In my case, to be sure, that wasn't much time. I swallowed the book more or less whole. It's a delight to read, studded with barely perceptible barbs such as the following crack, made about Heather: "All she asked was a fair advantage." Skim the book and you'll miss jewels like that. Ms Galant knows how to set up more extended fun as well.

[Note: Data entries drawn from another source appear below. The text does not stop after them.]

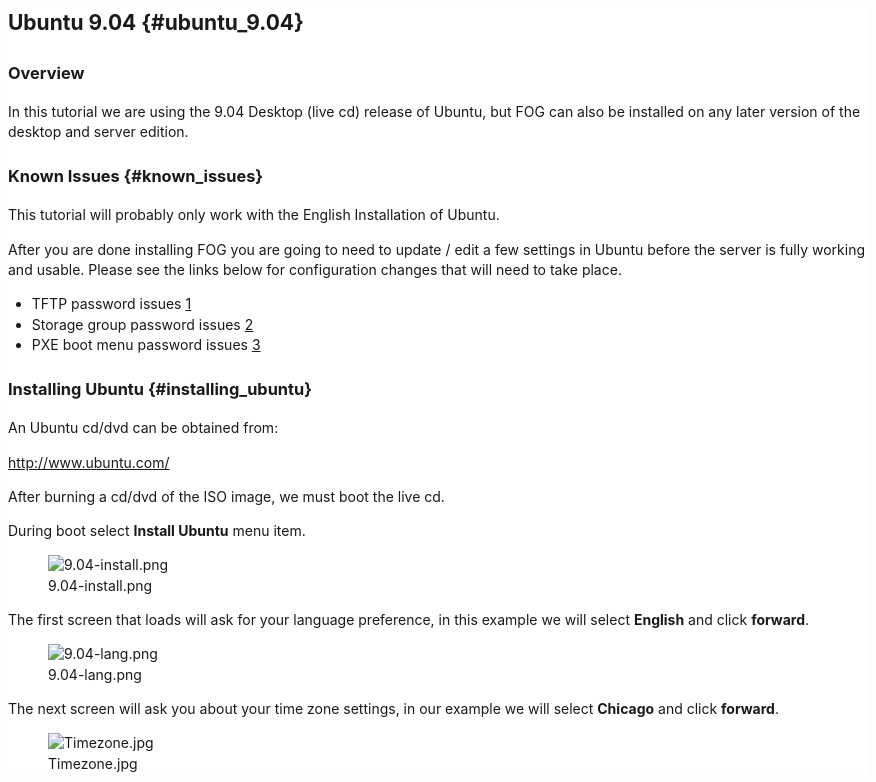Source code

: ## Ubuntu 9.04 {#ubuntu_9.04}

### Overview

In this tutorial we are using the 9.04 Desktop (live cd) release of
Ubuntu, but FOG can also be installed on any later version of the
desktop and server edition.

### Known Issues {#known_issues}

This tutorial will probably only work with the English Installation of
Ubuntu.

After you are done installing FOG you are going to need to update / edit
a few settings in Ubuntu before the server is fully working and usable.
Please see the links below for configuration changes that will need to
take place.

-   TFTP password issues
    [1](http://www.fogproject.org/wiki/images/c/cc/TFTP_password_issues.png)
-   Storage group password issues
    [2](http://www.fogproject.org/wiki/images/8/83/Storage_node_password_issues.png)
-   PXE boot menu password issues
    [3](http://www.fogproject.org/wiki/images/2/2c/PXE_boot_menu_password_issues.png)

### Installing Ubuntu {#installing_ubuntu}

An Ubuntu cd/dvd can be obtained from:

<http://www.ubuntu.com/>

After burning a cd/dvd of the ISO image, we must boot the live cd.

During boot select **Install Ubuntu** menu item.

<figure>
<img src="9.04-install.png" title="9.04-install.png" />
<figcaption>9.04-install.png</figcaption>
</figure>

The first screen that loads will ask for your language preference, in
this example we will select **English** and click **forward**.

<figure>
<img src="9.04-lang.png" title="9.04-lang.png" />
<figcaption>9.04-lang.png</figcaption>
</figure>

The next screen will ask you about your time zone settings, in our
example we will select **Chicago** and click **forward**.

<figure>
<img src="Timezone.jpg" title="Timezone.jpg" />
<figcaption>Timezone.jpg</figcaption>
</figure>
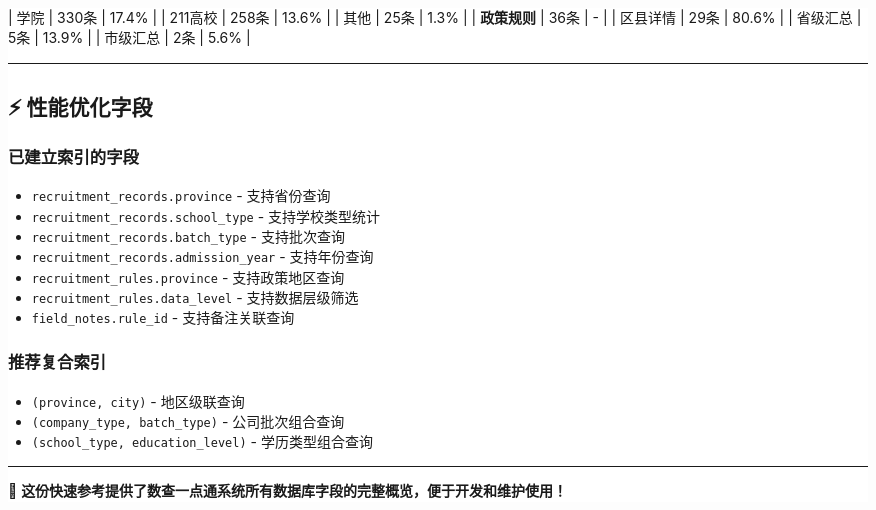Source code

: | 学院 | 330条 | 17.4% |
| 211高校 | 258条 | 13.6% |
| 其他 | 25条 | 1.3% |
| **政策规则** | 36条 | - |
| 区县详情 | 29条 | 80.6% |
| 省级汇总 | 5条 | 13.9% |
| 市级汇总 | 2条 | 5.6% |

---

## ⚡ 性能优化字段

### 已建立索引的字段
- `recruitment_records.province` - 支持省份查询
- `recruitment_records.school_type` - 支持学校类型统计  
- `recruitment_records.batch_type` - 支持批次查询
- `recruitment_records.admission_year` - 支持年份查询
- `recruitment_rules.province` - 支持政策地区查询
- `recruitment_rules.data_level` - 支持数据层级筛选
- `field_notes.rule_id` - 支持备注关联查询

### 推荐复合索引
- `(province, city)` - 地区级联查询
- `(company_type, batch_type)` - 公司批次组合查询
- `(school_type, education_level)` - 学历类型组合查询

---

🎯 **这份快速参考提供了数查一点通系统所有数据库字段的完整概览，便于开发和维护使用！**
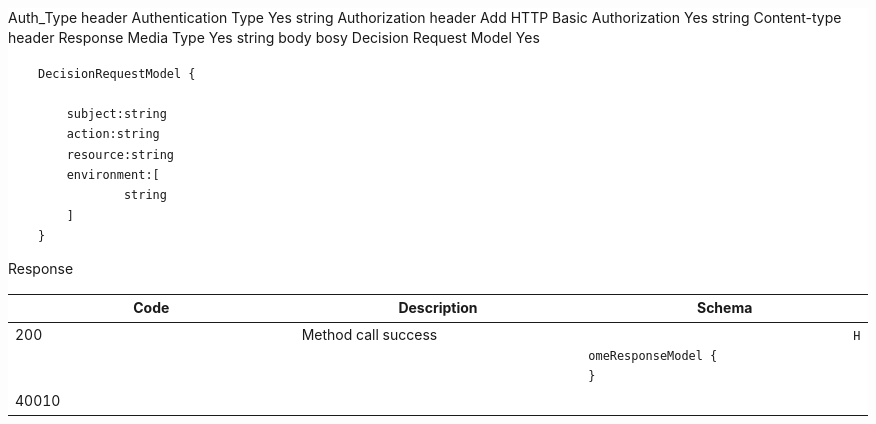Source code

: <td>Auth_Type</td>
<td>header</td>
<td>Authentication Type</td>
<td>Yes</td>
<td>string</td>
</tr>
<tr class="odd">
<td>Authorization</td>
<td>header</td>
<td>Add HTTP Basic Authorization</td>
<td>Yes</td>
<td>string</td>
</tr>
<tr class="even">
<td>Content-type</td>
<td>header</td>
<td>Response Media Type</td>
<td>Yes</td>
<td>string</td>
</tr>
<tr class="odd">
<td>body</td>
<td>bosy</td>
<td>Decision Request Model</td>
<td>Yes</td>
<td><pre style="margin-left: 30.0px;"><code>DecisionRequestModel {
 
    subject:string
    action:string
    resource:string
    environment:[
            string
    ]
}</code></pre></td>
</tr>
</tbody>
</table>
</div></td>
</tr>
<tr class="odd">
<td>Response</td>
<td><div class="table-wrap">
<table>
<colgroup>
<col style="width: 33%" />
<col style="width: 33%" />
<col style="width: 33%" />
</colgroup>
<thead>
<tr class="header">
<th>Code</th>
<th>Description</th>
<th>Schema</th>
</tr>
</thead>
<tbody>
<tr class="odd">
<td>200</td>
<td>Method call success</td>
<td><code>                                     HomeResponseModel {                                    }                 </code></td>
</tr>
<tr class="even">
<td>40010</td>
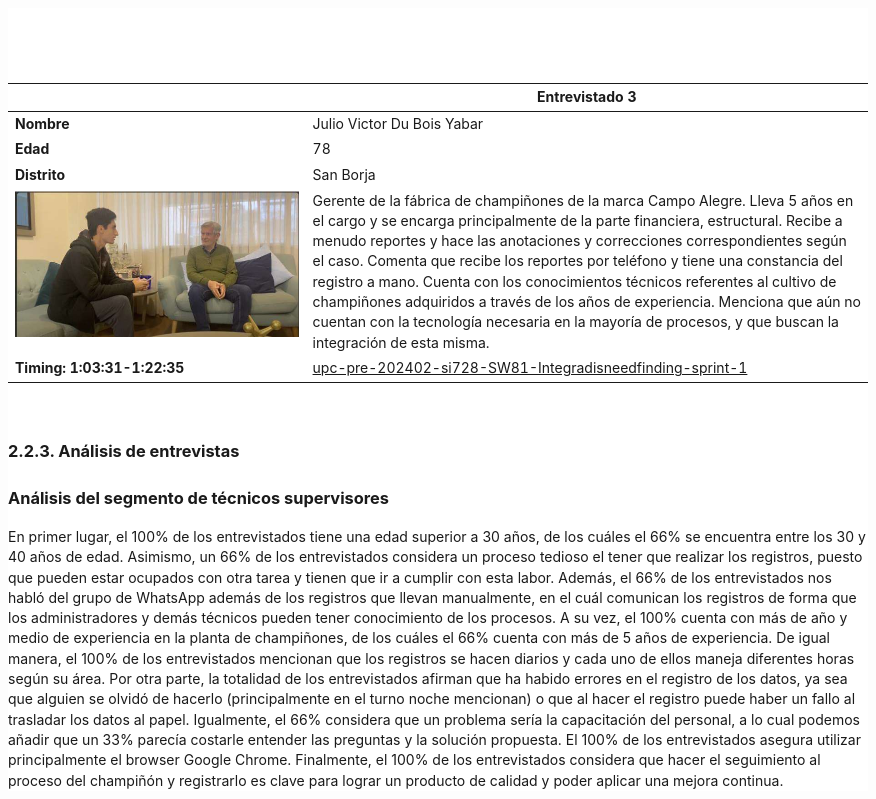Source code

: <br>
<br>
<br>

|| **Entrevistado 3** |
|--------------------|--------------------|
| **Nombre**         | Julio Victor Du Bois Yabar    |
| **Edad**           | 78                 |
| **Distrito**       | San Borja             |
|<img src="assets/images/chapter_2/interviews/entrevistadoadmin3.png" width="2000"/>  |    Gerente de la fábrica de champiñones de la marca Campo Alegre. Lleva 5 años en el cargo y se encarga principalmente de la parte financiera, estructural. Recibe a menudo reportes y hace las anotaciones y correcciones correspondientes según el caso. Comenta que recibe los reportes por teléfono y tiene una constancia del registro a mano. Cuenta con los conocimientos técnicos referentes al cultivo de champiñones adquiridos a través de los años de experiencia. Menciona que aún no cuentan con la tecnología necesaria en la mayoría de procesos, y que buscan la integración de esta misma. |
| **Timing: 1:03:31-1:22:35** | [ upc-pre-202402-si728-SW81-Integradisneedfinding-sprint-1]( upc-pre-202402-si728-SW81-Integradisneedfinding-sprint-1) |
<br>

<h3 id='2.2.3.'>2.2.3. Análisis de entrevistas</h3>

### Análisis del segmento de técnicos supervisores 

En primer lugar, el 100% de los entrevistados tiene una edad superior a 30 años, de los cuáles el 
66% se encuentra entre los 30 y 40 años de edad. Asimismo, un 66% de los entrevistados 
considera un proceso tedioso el tener que realizar los registros, puesto que pueden estar 
ocupados con otra tarea y tienen que ir a cumplir con esta labor. Además, el 66% de los 
entrevistados nos habló del grupo de WhatsApp además de los registros que llevan manualmente, 
en el cuál comunican los registros de forma que los administradores y demás técnicos pueden 
tener conocimiento de los procesos. A su vez, el 100% cuenta con más de año y medio de 
experiencia en la planta de champiñones, de los cuáles el 66% cuenta con más de 5 años de 
experiencia. De igual manera, el 100% de los entrevistados mencionan que los registros se hacen 
diarios y cada uno de ellos maneja diferentes horas según su área. Por otra parte, la totalidad de 
los entrevistados afirman que ha habido errores en el registro de los datos, ya sea que alguien se 
olvidó de hacerlo (principalmente en el turno noche mencionan) o que al hacer el registro puede 
haber un fallo al trasladar los datos al papel. Igualmente, el 66% considera que un problema sería 
la capacitación del personal, a lo cual podemos añadir que un 33% parecía costarle entender las 
preguntas y la solución propuesta. El 100% de los entrevistados asegura utilizar principalmente el 
browser Google Chrome. Finalmente, el 100% de los entrevistados considera que hacer el 
seguimiento al proceso del champiñón y registrarlo es clave para lograr un producto de calidad y 
poder aplicar una mejora continua.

The office of Pine Hills Elementary was like Hong Kong at lunch hour. Phones rang, children waited for mothers to bring forgotten sandwiches, teachers lined up to use the photocopier, secretaries put mailo in slots, deliverymen arrived with packages, sick kids waited for the nurse. But when Connor Peters walked in, a hush descended. The two secretaries exchanged glances. Mothers bringing in book reports or coming to pick up children with earaches stopped in their tracks. The silence was finally broken when a little girl with skinned knees pointed a pudgy index finger and said loudly to her mother, "That's the one!"

"Ssshh," her mother said.

The little girl meant, that's the one who runs around after girls on the playground and hugs them, who looks up their dresses when they go on the swings, who barges in front of people in the cafeteria line.

But the mothers and the secretaries recognized something different. Word had spread fast through the halls of Pine Hills Elementary, and by now everybody knew. This was the boy whose mother had been led away from Back-to-School Night in handcuffs.

So permit me to thank Ms Galant for taking the trouble to post a comment to my review of the Review. I enjoyed her witty and polished book, and I look forward to her next adventure.